:: DATA FOR ANALYSIS

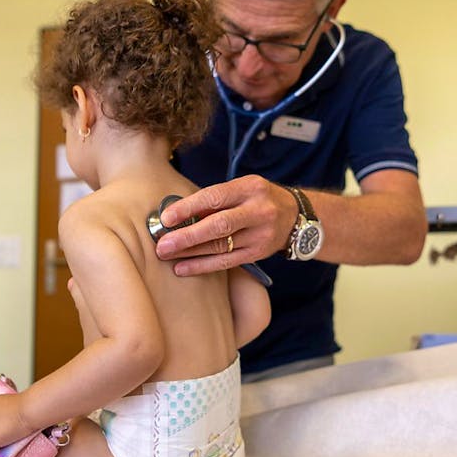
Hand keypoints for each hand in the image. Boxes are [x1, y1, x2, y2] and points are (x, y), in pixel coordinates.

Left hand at [155, 175, 297, 275]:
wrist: (294, 217)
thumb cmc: (258, 199)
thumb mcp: (242, 189)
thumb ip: (215, 200)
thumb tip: (177, 214)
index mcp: (250, 188)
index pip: (215, 197)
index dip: (189, 208)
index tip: (166, 218)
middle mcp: (258, 211)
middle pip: (219, 225)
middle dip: (187, 236)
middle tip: (162, 244)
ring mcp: (259, 235)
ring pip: (220, 246)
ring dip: (190, 252)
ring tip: (167, 255)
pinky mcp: (257, 254)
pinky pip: (226, 262)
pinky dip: (202, 266)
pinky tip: (183, 268)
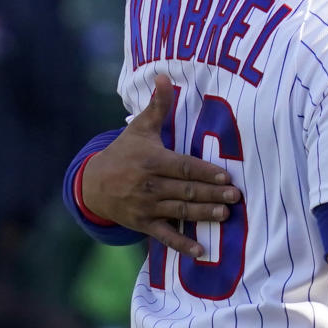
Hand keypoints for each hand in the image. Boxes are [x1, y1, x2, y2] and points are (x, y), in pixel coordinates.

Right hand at [81, 74, 241, 256]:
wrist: (92, 185)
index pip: (183, 167)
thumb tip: (165, 76)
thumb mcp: (138, 129)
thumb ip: (157, 106)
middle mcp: (149, 185)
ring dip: (202, 214)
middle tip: (235, 197)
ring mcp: (146, 207)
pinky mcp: (143, 225)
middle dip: (211, 194)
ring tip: (225, 215)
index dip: (204, 173)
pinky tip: (201, 252)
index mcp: (151, 161)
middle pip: (185, 190)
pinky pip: (165, 236)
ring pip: (179, 211)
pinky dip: (182, 245)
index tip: (226, 176)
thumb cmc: (123, 153)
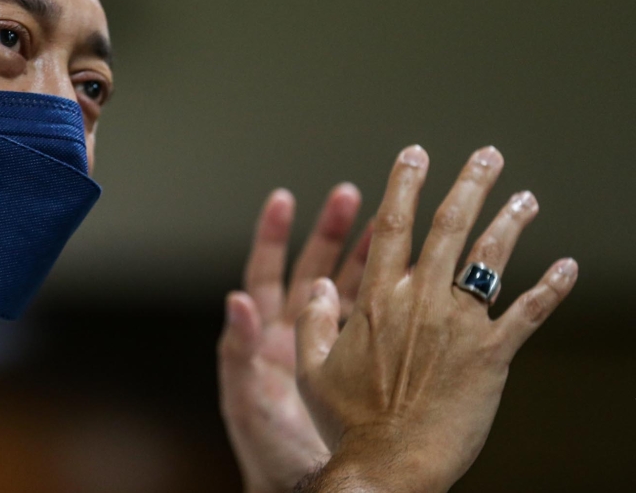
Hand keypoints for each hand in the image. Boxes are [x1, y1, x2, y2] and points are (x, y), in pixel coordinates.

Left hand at [218, 183, 373, 492]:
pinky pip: (383, 319)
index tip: (285, 198)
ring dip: (372, 254)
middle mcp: (300, 332)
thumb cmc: (267, 449)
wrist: (314, 486)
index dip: (275, 236)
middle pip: (317, 269)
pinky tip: (423, 270)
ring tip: (393, 220)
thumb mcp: (247, 399)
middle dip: (333, 232)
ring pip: (355, 287)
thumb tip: (235, 299)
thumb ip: (239, 350)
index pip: (268, 273)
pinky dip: (400, 294)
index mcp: (266, 335)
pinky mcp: (367, 361)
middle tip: (353, 195)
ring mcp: (335, 344)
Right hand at [295, 146, 576, 491]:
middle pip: (449, 228)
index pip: (391, 227)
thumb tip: (320, 282)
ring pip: (490, 260)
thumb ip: (314, 319)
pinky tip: (568, 266)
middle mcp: (419, 301)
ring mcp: (458, 326)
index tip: (415, 155)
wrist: (388, 467)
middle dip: (470, 184)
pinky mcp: (492, 356)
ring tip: (527, 197)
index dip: (404, 185)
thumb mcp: (311, 369)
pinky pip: (528, 314)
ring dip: (511, 222)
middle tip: (487, 155)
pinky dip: (551, 288)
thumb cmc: (346, 422)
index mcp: (375, 300)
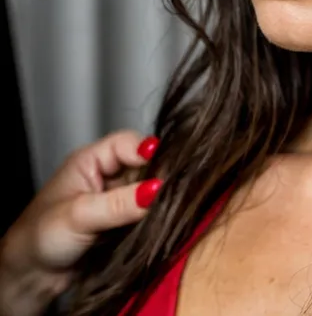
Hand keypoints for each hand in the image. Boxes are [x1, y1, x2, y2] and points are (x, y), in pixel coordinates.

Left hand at [0, 131, 160, 315]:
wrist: (29, 276)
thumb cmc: (40, 237)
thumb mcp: (80, 216)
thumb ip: (118, 204)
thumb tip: (157, 189)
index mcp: (90, 160)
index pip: (127, 144)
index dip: (148, 152)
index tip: (168, 169)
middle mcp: (105, 176)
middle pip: (143, 166)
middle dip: (158, 177)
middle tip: (174, 192)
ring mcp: (114, 199)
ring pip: (147, 191)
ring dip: (157, 201)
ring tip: (172, 209)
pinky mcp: (121, 222)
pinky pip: (145, 214)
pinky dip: (154, 219)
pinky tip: (162, 224)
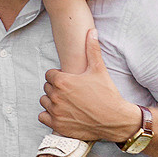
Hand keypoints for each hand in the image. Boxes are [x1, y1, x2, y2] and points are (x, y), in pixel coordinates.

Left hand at [40, 28, 144, 144]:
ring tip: (66, 101)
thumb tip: (91, 31)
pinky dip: (49, 115)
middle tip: (70, 91)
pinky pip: (43, 117)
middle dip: (56, 88)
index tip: (69, 80)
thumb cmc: (107, 94)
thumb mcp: (99, 69)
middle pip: (47, 87)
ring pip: (44, 101)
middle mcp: (56, 96)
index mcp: (62, 81)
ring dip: (52, 101)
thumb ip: (92, 49)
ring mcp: (56, 112)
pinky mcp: (57, 125)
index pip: (49, 74)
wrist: (114, 119)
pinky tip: (61, 113)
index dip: (59, 76)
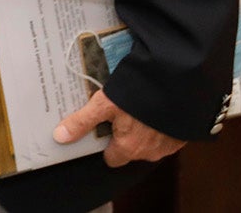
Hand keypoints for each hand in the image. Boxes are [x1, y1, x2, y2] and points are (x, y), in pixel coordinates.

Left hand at [54, 90, 184, 167]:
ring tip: (136, 107)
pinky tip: (153, 107)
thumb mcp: (104, 104)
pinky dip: (159, 125)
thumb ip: (82, 122)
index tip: (102, 128)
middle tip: (119, 112)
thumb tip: (59, 137)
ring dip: (143, 130)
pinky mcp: (180, 134)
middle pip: (130, 150)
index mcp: (129, 149)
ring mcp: (168, 145)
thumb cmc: (136, 95)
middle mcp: (149, 153)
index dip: (105, 144)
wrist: (173, 83)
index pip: (112, 158)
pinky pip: (165, 135)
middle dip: (124, 135)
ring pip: (149, 143)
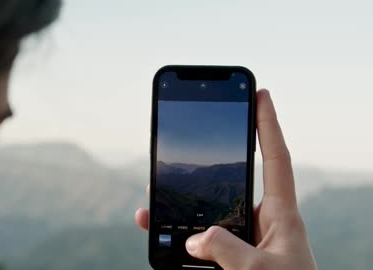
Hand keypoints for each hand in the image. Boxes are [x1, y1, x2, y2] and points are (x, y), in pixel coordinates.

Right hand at [135, 89, 317, 269]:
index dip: (267, 125)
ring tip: (151, 211)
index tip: (260, 95)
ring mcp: (245, 247)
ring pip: (207, 221)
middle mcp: (262, 227)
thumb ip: (228, 250)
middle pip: (228, 187)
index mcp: (282, 217)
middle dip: (201, 173)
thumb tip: (195, 239)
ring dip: (179, 216)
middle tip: (173, 162)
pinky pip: (201, 251)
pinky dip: (180, 248)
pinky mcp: (231, 266)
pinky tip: (162, 244)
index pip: (276, 159)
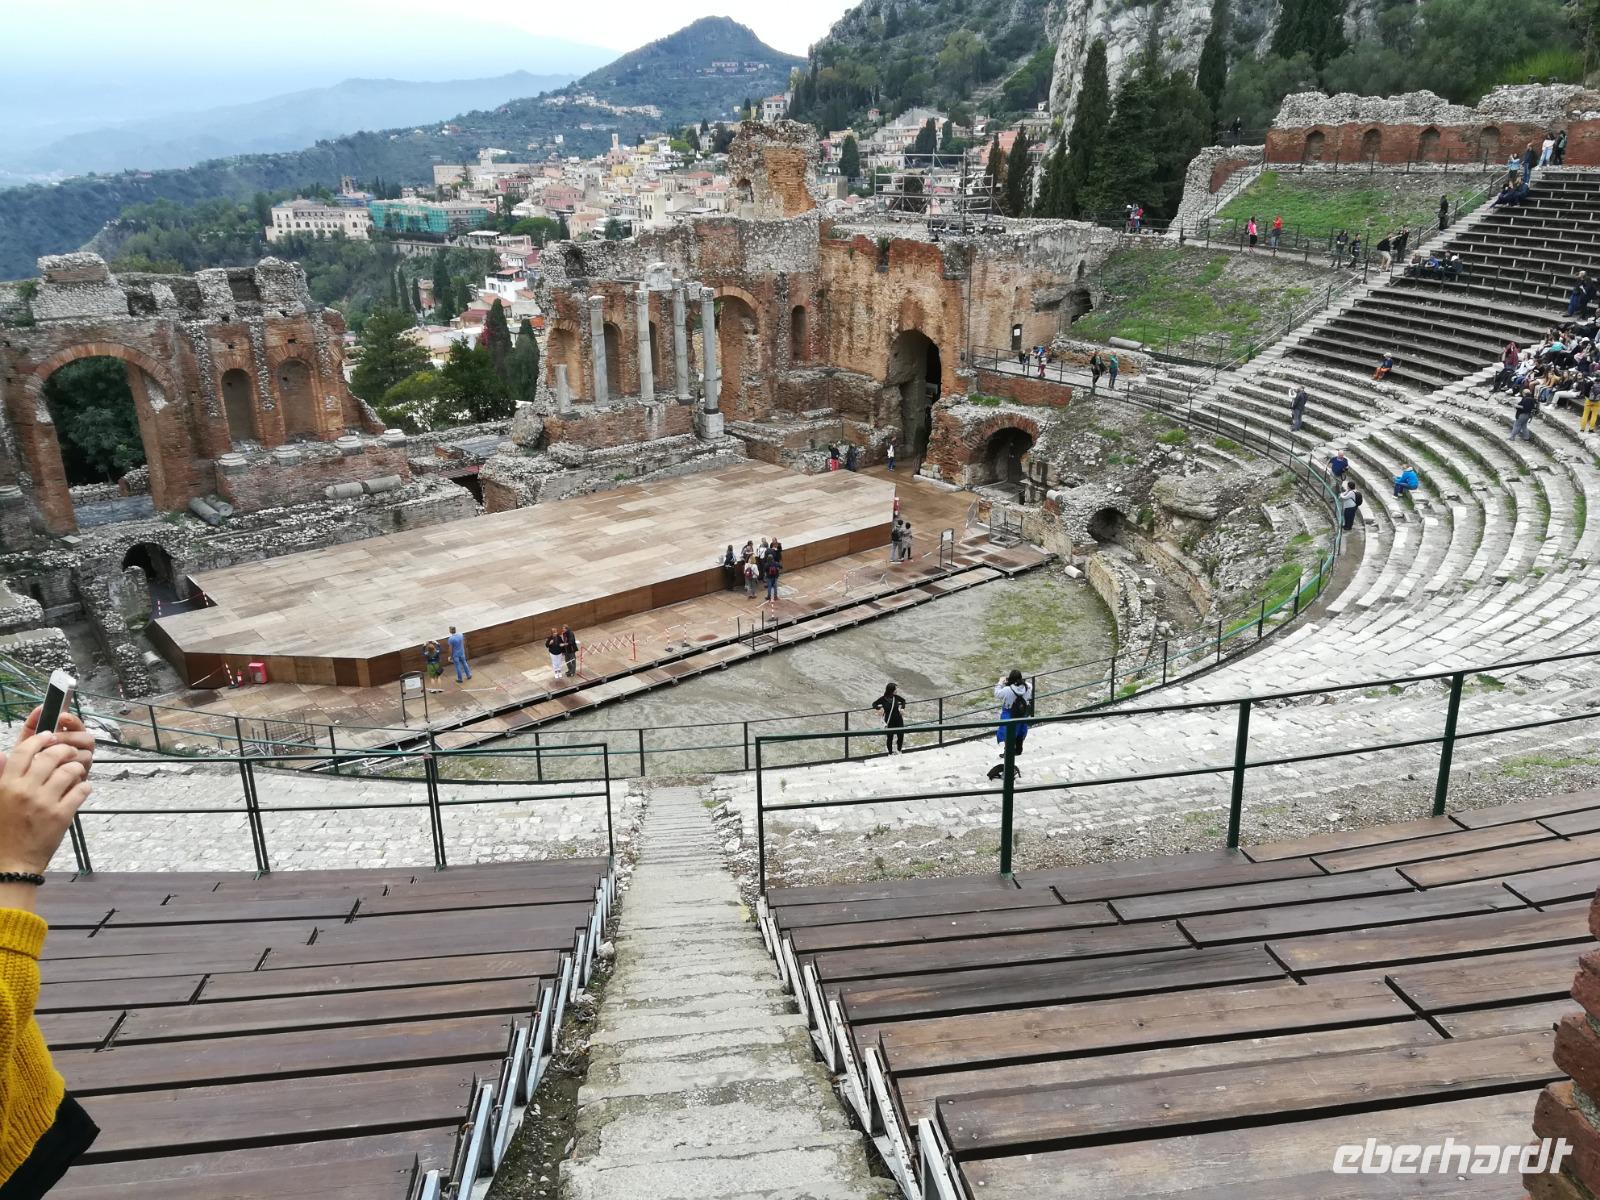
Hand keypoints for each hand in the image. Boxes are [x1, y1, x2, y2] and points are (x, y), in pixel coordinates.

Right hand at [0, 726, 92, 876]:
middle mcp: (25, 790)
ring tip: (78, 770)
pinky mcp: (61, 816)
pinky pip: (80, 791)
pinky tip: (83, 788)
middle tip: (69, 751)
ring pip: (68, 771)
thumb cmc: (1, 831)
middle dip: (64, 749)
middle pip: (50, 757)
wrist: (11, 862)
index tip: (49, 736)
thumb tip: (2, 754)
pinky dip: (85, 787)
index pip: (24, 751)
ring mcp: (44, 802)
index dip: (39, 739)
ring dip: (77, 767)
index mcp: (6, 784)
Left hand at [20, 709, 93, 777]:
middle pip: (87, 738)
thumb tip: (40, 707)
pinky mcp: (81, 779)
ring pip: (85, 755)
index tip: (62, 716)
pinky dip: (68, 771)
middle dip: (69, 738)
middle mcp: (79, 748)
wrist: (27, 786)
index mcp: (68, 737)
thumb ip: (32, 724)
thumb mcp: (27, 742)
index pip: (77, 724)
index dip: (72, 720)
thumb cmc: (29, 762)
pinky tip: (54, 772)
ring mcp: (81, 764)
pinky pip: (81, 772)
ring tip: (50, 758)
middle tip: (52, 741)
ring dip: (68, 756)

::::

The required output is the stretch of entries above from the line containing "thumb tip: (177, 214)" through the line containing "pinky mcp: (257, 254)", reproduced exactly.

thumb tip: (177, 214)
index mcp: (250, 188)
index pip: (215, 197)
index dip: (189, 208)
index tip: (166, 218)
middle mcp: (258, 211)
middle pip: (219, 225)
middle dip: (187, 236)
middle tip: (162, 244)
ring mcp: (259, 235)
ring pip: (220, 246)
ring dip: (190, 252)
ring tip: (167, 255)
pinky mcp: (257, 254)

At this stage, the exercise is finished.